The more he looked, the more they started to make sense. The lists made a map, a map of the imperial armies.
He sniffed the air and smelled a slight whiff of tallow. Someone had burned a candle here not long ago. Then he checked the kitchen, looking for the crumbs and the fruit peelings and stones and where Master Sy would spit them. They were there and they were fresh. The thief-taker had been here, and not long ago.
He put the papers back and returned to the window, peering outside and wondering what to do. The yard was empty. This time, he decided, he was going to wait. He’d stay here until Master Sy came home again. He made his way back up the stairs, slow and careful so as not to creak the steps. Maybe he’d doze the night away in his old room, waiting for his master.
The door to the thief-taker’s room was open. Berren stopped. It had been closed when he’d come down, he was sure of it. He couldn’t bring himself to go in, but couldn’t help but look either. Everything was there. The table, the bundle of letters tied with a ribbon, the box … Oh gods, the box and the cursed ghost-knife inside it, only tonight, the box was open and he could see the knife, it’s cleaver-blade naked, gleaming in the moonlight that crept between Master Sy’s shutters. Point glittering, curling patterns shimmering.
Downstairs, the front door opened. Berren froze. Footsteps moved though the parlour. He heard Master Sy’s voice, muttering to himself. He started to move, but then he heard a second voice, a soft whispering.
‘Tonight. Done and finished, Syannis. You really think so?’
‘He’s in the Two Cranes. We’ve waited long enough. We can get to him tonight. You lure him out. I’ll be waiting for him.’
‘And then?’
‘Then Radek, that’s what. Look!’ Paper rustled.
‘Someone has been here, Syannis. I smell them.’
‘You’re imagining things. Look! It’s not proof, but when Radek comes it’ll be enough to bury him.’
The voices receded, back outside. The door closed. After a few moments, Berren started to breathe again. He tip-toed to the window and peered down into the yard in time to see the thief-taker vanish into the gloom of the alley at the far end outside. He had someone with him too, cloaked in swirling darkness. Could have been anyone, but the voice wasn’t one that Berren knew.

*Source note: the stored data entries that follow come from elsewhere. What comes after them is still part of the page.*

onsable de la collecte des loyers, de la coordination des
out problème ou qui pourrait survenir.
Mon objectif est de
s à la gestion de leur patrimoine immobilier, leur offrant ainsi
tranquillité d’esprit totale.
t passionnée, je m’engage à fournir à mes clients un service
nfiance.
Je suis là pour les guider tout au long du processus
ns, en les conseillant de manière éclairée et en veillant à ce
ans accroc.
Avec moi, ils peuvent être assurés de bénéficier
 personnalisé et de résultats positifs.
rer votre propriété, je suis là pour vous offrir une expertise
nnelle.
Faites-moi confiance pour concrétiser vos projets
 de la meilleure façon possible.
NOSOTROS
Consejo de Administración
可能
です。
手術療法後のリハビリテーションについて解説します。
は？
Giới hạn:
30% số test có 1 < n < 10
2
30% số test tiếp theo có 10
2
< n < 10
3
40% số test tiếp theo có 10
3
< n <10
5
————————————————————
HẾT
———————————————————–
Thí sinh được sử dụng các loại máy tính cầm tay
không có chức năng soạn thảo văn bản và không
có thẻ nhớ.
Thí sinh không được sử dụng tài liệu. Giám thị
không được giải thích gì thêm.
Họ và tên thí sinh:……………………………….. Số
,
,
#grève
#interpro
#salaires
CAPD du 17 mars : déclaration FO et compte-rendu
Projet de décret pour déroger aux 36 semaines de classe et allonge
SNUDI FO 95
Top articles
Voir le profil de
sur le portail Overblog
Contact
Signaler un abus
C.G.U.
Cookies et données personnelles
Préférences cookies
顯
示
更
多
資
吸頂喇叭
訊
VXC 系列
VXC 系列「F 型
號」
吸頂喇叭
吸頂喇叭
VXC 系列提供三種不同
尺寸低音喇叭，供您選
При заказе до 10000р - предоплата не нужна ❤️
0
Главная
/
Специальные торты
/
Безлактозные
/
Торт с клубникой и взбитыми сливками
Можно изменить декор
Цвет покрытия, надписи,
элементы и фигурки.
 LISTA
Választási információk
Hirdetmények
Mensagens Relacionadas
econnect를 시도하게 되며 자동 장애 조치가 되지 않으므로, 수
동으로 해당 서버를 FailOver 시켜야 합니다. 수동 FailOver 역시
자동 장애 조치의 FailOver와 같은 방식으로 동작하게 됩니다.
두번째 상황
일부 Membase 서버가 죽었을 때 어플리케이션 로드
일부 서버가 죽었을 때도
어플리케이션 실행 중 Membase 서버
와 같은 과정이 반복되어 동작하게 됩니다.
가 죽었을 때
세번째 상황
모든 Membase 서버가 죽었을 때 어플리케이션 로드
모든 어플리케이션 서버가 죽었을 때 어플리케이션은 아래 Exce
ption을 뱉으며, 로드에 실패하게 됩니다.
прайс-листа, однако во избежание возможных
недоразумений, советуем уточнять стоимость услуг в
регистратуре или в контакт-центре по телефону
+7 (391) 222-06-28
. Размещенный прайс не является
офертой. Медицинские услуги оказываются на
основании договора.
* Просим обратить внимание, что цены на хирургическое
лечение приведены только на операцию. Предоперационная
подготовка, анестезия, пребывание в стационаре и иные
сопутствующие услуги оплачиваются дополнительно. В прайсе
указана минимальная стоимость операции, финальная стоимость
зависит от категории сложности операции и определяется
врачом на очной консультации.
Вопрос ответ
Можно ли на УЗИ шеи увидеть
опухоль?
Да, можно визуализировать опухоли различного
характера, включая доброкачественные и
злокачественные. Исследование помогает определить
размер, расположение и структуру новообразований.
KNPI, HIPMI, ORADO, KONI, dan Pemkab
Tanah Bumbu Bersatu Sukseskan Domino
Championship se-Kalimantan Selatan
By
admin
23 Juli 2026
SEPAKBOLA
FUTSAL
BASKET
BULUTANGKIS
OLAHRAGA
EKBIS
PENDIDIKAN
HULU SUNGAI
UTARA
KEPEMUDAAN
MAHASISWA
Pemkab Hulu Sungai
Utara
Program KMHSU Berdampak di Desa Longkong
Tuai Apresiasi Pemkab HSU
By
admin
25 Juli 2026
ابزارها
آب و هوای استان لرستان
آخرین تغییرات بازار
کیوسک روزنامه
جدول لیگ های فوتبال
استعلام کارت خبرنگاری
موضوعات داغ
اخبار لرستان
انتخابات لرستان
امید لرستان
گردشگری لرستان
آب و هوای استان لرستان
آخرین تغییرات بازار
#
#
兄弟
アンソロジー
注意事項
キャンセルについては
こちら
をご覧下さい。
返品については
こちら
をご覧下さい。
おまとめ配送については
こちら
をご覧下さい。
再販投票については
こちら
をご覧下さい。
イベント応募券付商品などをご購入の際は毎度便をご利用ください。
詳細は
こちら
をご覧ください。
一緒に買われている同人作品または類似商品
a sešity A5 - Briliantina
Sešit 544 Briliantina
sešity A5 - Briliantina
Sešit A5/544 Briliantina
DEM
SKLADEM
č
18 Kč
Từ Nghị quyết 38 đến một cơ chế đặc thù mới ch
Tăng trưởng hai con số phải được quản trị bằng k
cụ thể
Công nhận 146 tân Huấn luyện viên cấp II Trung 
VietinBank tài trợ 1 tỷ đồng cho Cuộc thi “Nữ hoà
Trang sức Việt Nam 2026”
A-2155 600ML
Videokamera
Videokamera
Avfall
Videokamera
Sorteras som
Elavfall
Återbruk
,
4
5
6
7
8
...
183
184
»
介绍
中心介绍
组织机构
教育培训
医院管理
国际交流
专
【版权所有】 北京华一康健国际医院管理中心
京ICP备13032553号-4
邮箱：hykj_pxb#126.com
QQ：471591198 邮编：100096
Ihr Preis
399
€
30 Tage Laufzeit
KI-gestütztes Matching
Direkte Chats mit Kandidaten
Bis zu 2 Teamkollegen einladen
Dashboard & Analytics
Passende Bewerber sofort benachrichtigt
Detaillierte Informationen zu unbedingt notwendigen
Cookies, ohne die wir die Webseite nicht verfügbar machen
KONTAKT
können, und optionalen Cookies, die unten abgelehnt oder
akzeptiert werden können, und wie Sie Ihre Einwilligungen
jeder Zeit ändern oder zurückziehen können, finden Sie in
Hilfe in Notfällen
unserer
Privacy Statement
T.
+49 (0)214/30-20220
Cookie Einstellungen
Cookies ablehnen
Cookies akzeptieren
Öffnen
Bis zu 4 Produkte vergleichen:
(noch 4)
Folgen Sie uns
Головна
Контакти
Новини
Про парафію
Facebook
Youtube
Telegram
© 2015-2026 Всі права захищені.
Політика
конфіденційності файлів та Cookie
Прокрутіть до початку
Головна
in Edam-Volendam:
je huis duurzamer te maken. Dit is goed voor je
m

He took a deep breath and counted to fifty, enough time for Master Sy and whoever was with him to get to the end of the alley. Then he ran to the door, crept outside and listened. Silence. He paused a while longer and then slipped down the alley, following Master Sy’s steps. At the end, where the thief-taker would have turned right towards Four Winds Square, Berren turned left for Weaver’s Row. He started to run. It wasn’t the quickest way to get to the Two Cranes, but an instinct told him that if Master Sy knew he was about, nothing would happen. This way he could still get there first if he ran, and then he could watch and no one would be any the wiser. He jogged up towards the night market and then cut into The Maze, darting from shadow to shadow, taking his chances with the press gangs. He passed the Barrow of Beer, Kasmin’s old place before the Headsman had killed him. It was quiet and dark, its door closed and the windows all shuttered. Here and there he saw other shadows flitting through the dark. They left him to his business and he left them to theirs. That was the quiet rule of The Maze. After dark, you made sure to pay careful attention not to see anyone else who might be about and, if you could, you made quite sure that they saw you not seeing them. You left them alone and they didn’t bother you. Still, he wished he had the sword with him tonight, the one that he’d buried up at Wrecking Point.